Celebrating Our Native Students
November is Native American Heritage Month, so I want to take a few minutes to provide an overview about how Native American students factor into our overall enrollment at EPIC, as well as provide an update on some exciting steps we’re taking to better serve our Native students.
In my blog last month, I mentioned that approximately 25% of our student body is made up of Native American students. This means EPIC is home to roughly 9,000 kids representing many tribes and cultures.
Studies show that Native American students have better educational outcomes when they have greater connection to their tribal culture, as well as supportive school personnel. Providing those connections and support is part of the EPIC mission for all students, and we recently formed NASO, EPIC’s first Native American Student Organization.
NASO is open to students in grades 7-12 who want to learn more about tribal culture, whether the student is part of a tribe or not. The program is being led by Alison Black, an enrolled member of the Cheyenne and Arapaho Tribes of Oklahoma.

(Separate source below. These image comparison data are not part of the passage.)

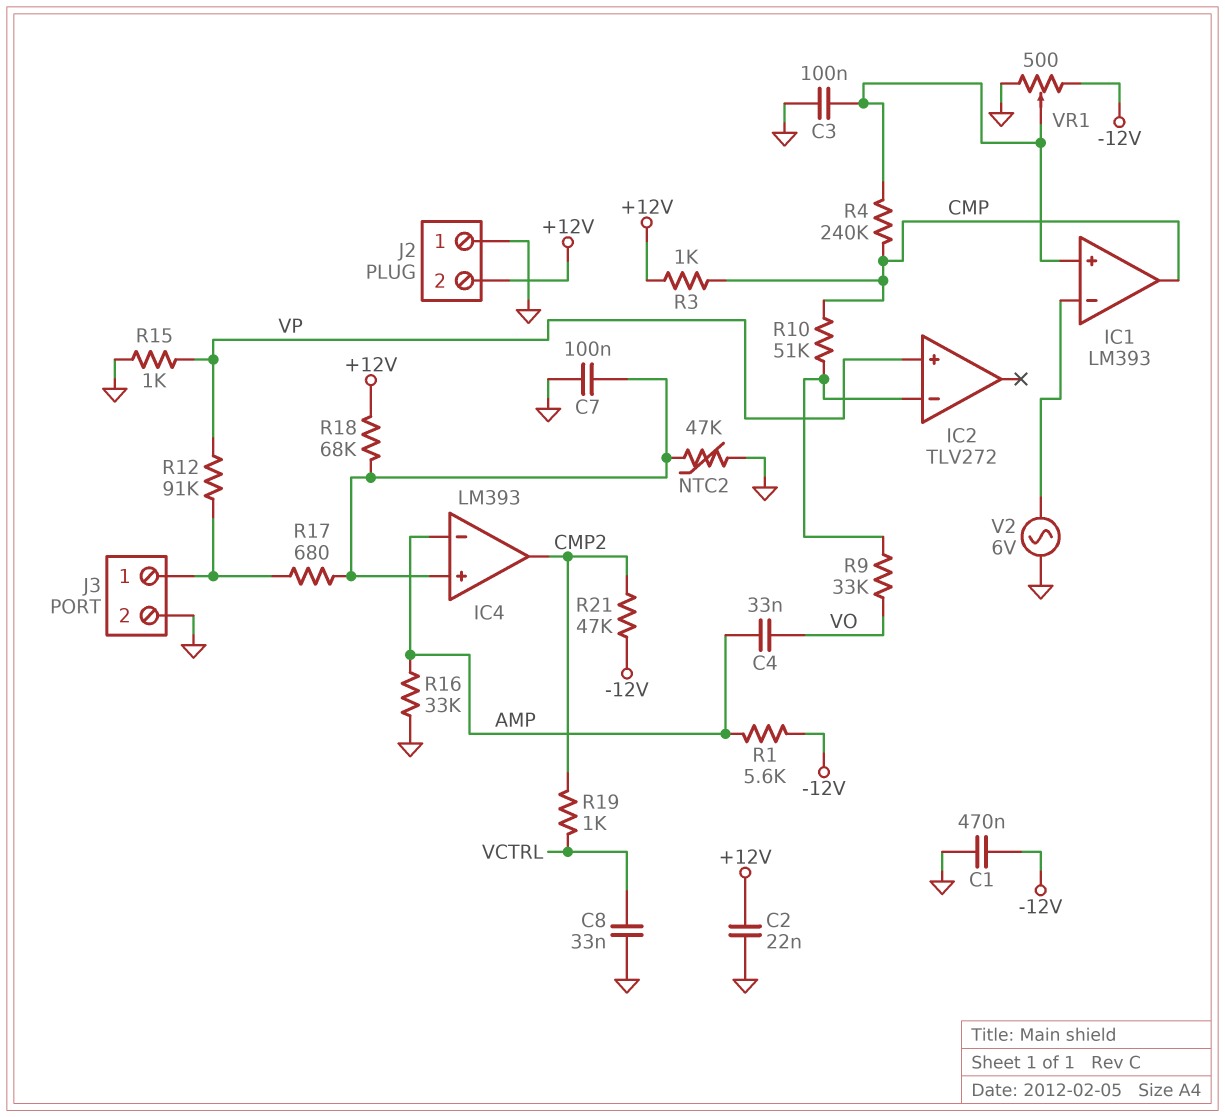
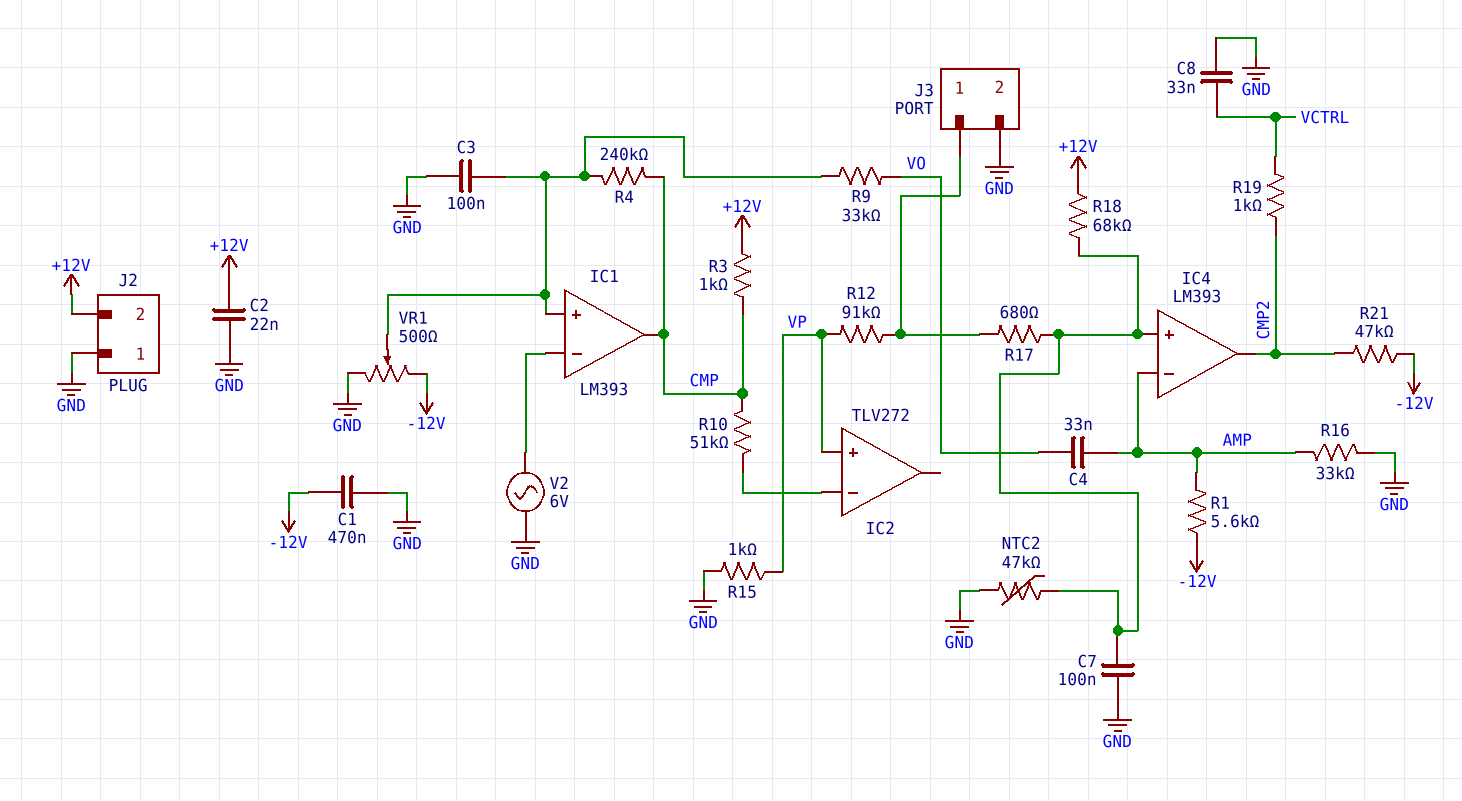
R9: 33k (IC2/in-, VO) -> 33k (IC1/in+, VO)

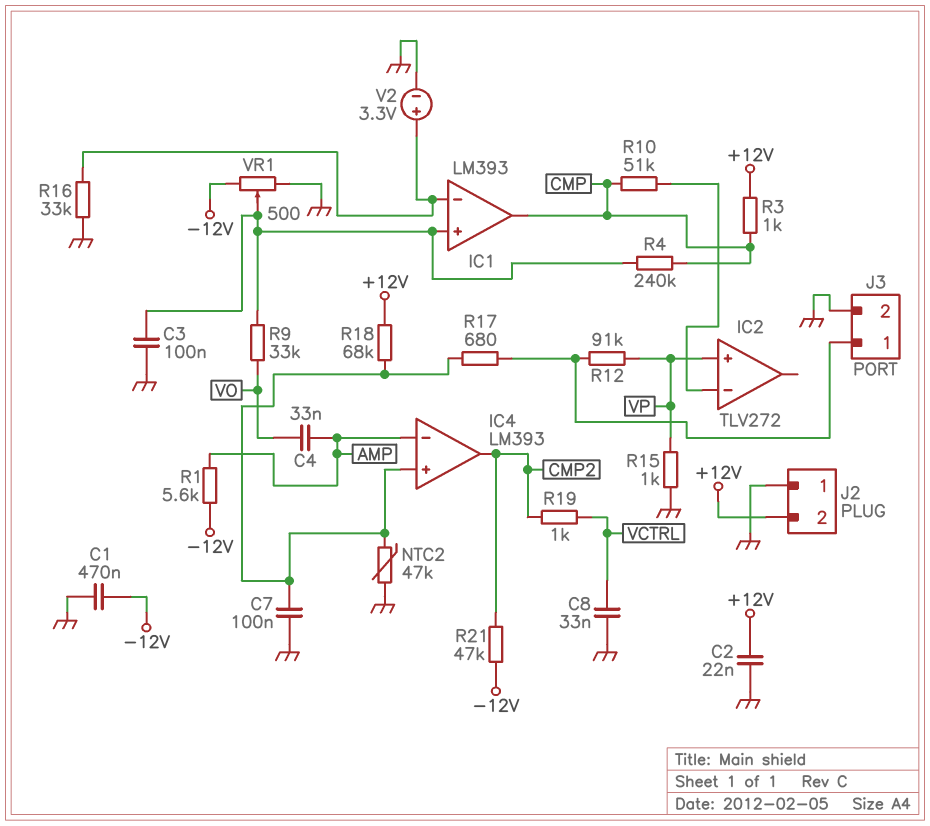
R16: 33k (AMP, GND) -> 33k (GND, IC1/in-)
V2: AC 6V (GND, IC1/in-) -> 3.3V (plus IC1/in-, minus GND)

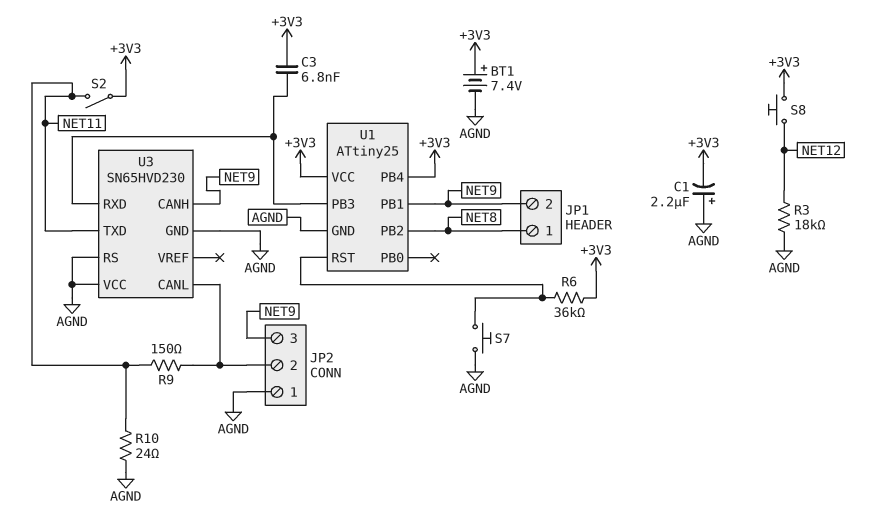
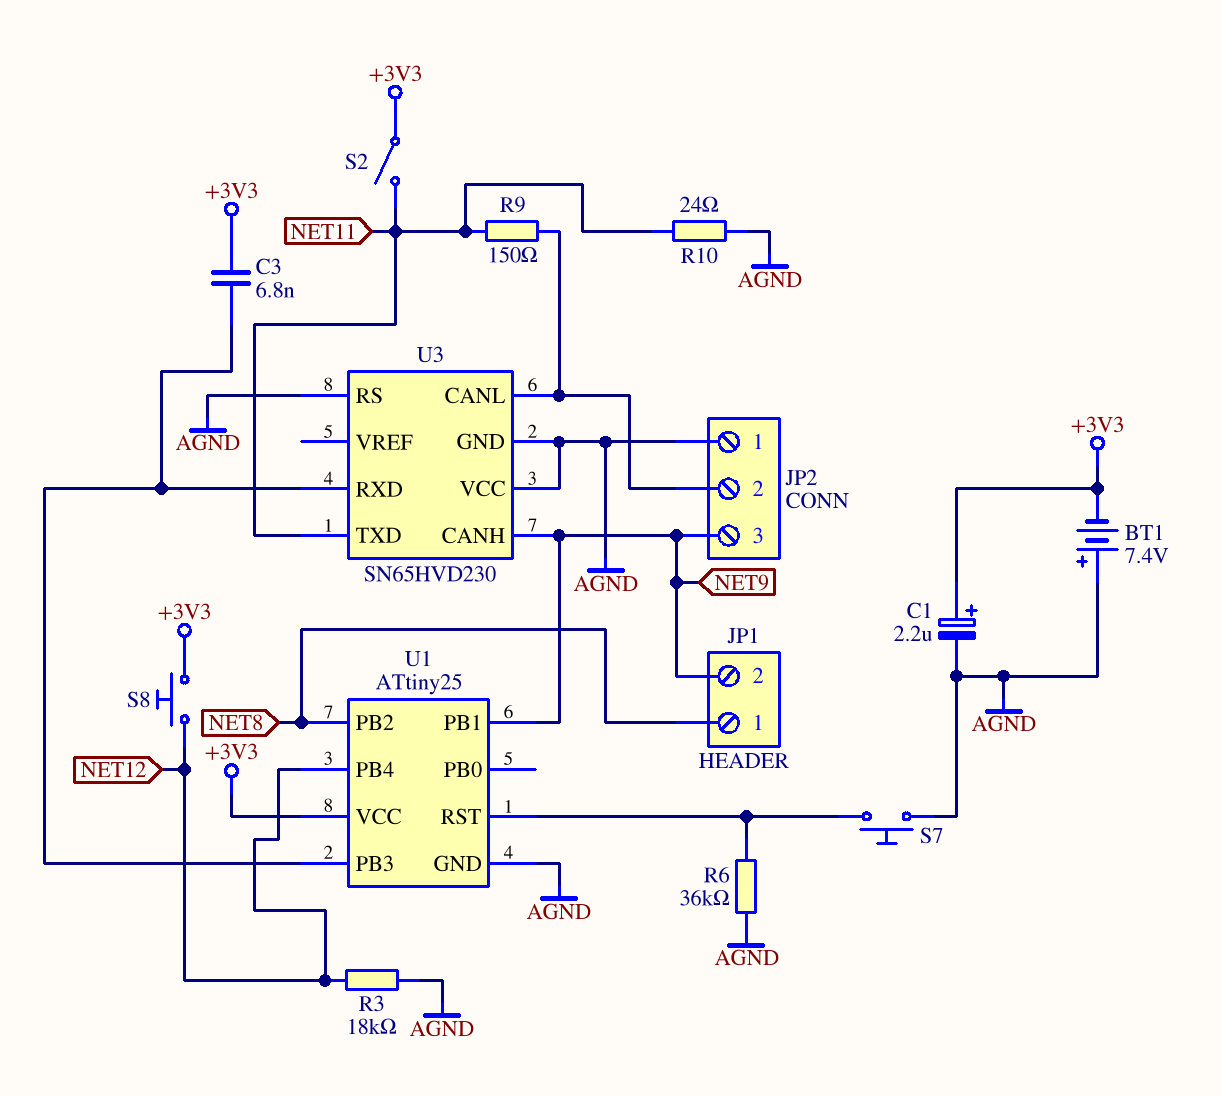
BT1: 7.4V (plus +3V3, minus AGND) -> 7.4V (plus AGND, minus +3V3)
C1: 2.2uF (plus AGND, minus +3V3) -> 2.2uF (plus +3V3, minus AGND)
R6: 36k (+3V3, U1/RST) -> 36k (AGND, U1/RST)
U1 pin PB4: +3V3 -> NET12

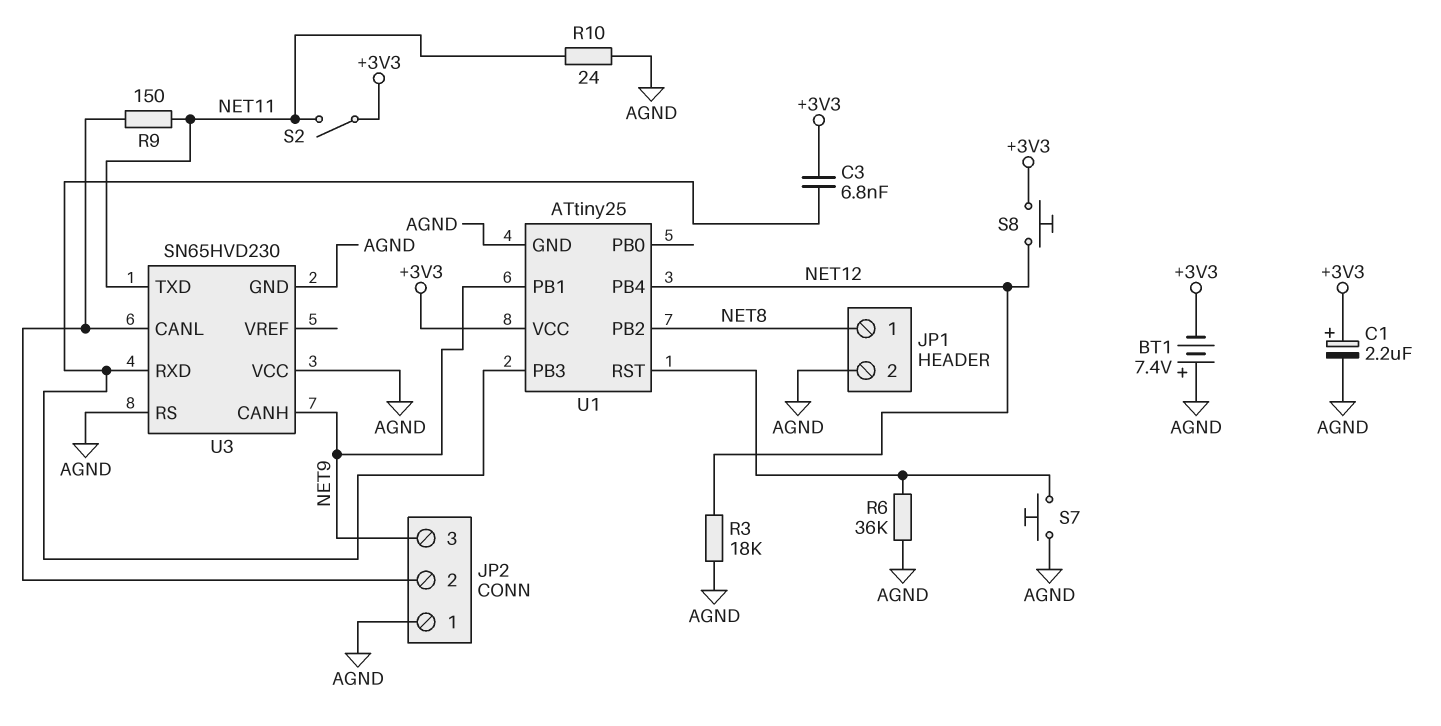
JP1 pin 2: NET9 -> AGND

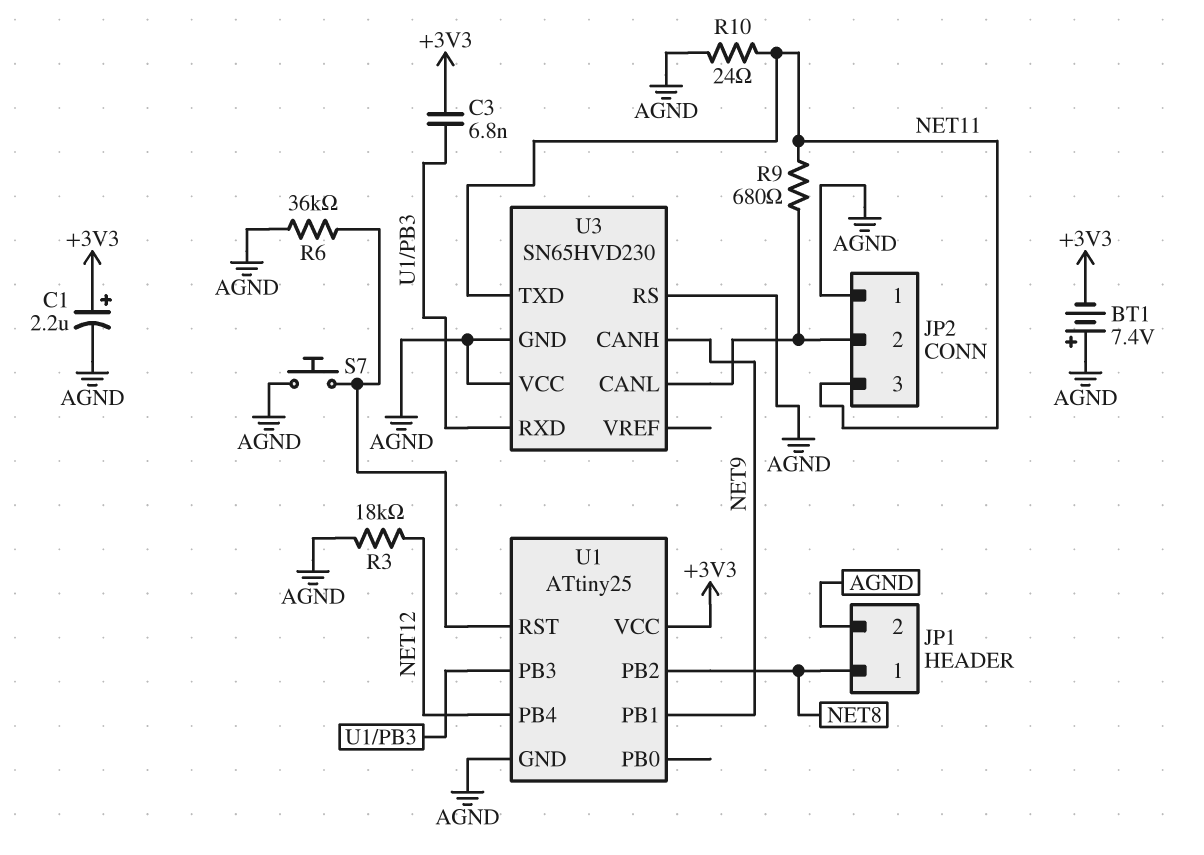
JP2 pin 3: NET9 -> NET11
R9: 150 (JP2/2, NET11) -> 680 (JP2/2, NET11)
S2: switch (+3V3, NET11) -> none
S8: button (+3V3, NET12) -> none

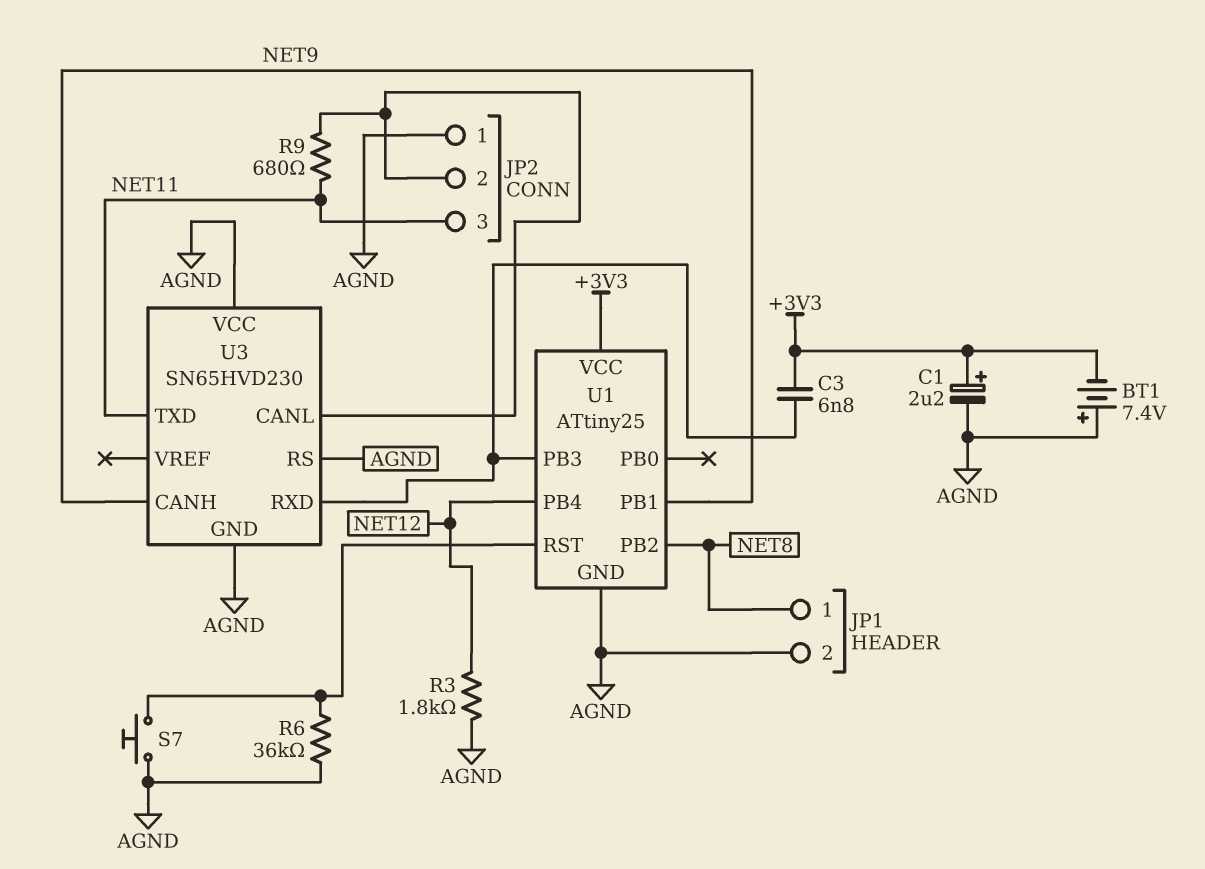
R3: 18k (AGND, NET12) -> 1.8k (AGND, NET12)
R10: 24 (AGND, NET11) -> none

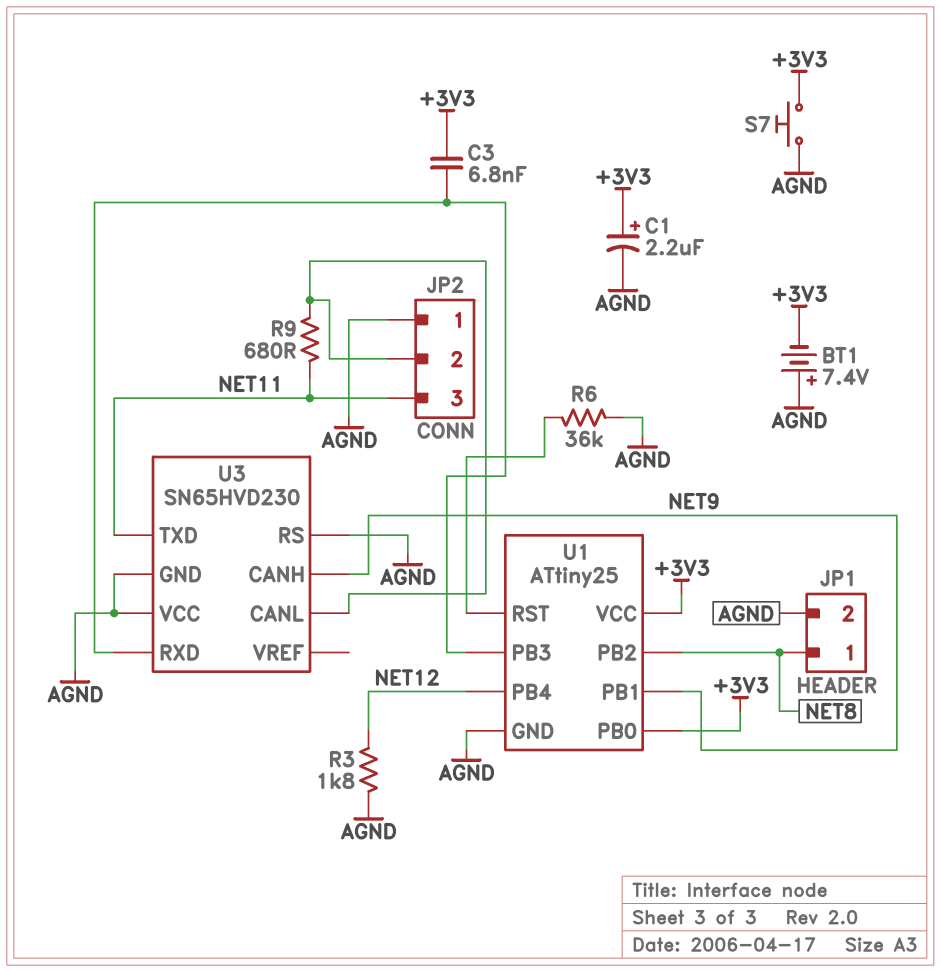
S7: button (AGND, U1/RST) -> button (+3V3, AGND)
U1 pin PB0: none -> +3V3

NASO held its first event on Oct. 7, and last week, we celebrated Native American Heritage Day with Virtual Spirit Days every day. Monday was our Traditional Dress Showcase, where students were invited to show off traditional dress or Native American clothing on social media; Tuesday, we asked students to “Rock Your Mocs” by wearing traditional Native American footwear. Wednesday was another dress-up day, with students being asked to dress as their own Native Hero, and on Friday, students will wear turquoise in their clothing or in traditional Native jewelry.
If you noticed I skipped Thursday – that’s for a good reason. Thursday was our monthly NASO meeting, where students gathered online for discussion and a fun activity. To join future meetings, contact Ms. Black at IndianEducation@epiccharterschools.org.
At EPIC, we’re committed to fostering an inclusive environment where kids feel connected, comfortable and ready to learn. We’re proud of the diverse student body we serve; NASO is just one way we’re showing it.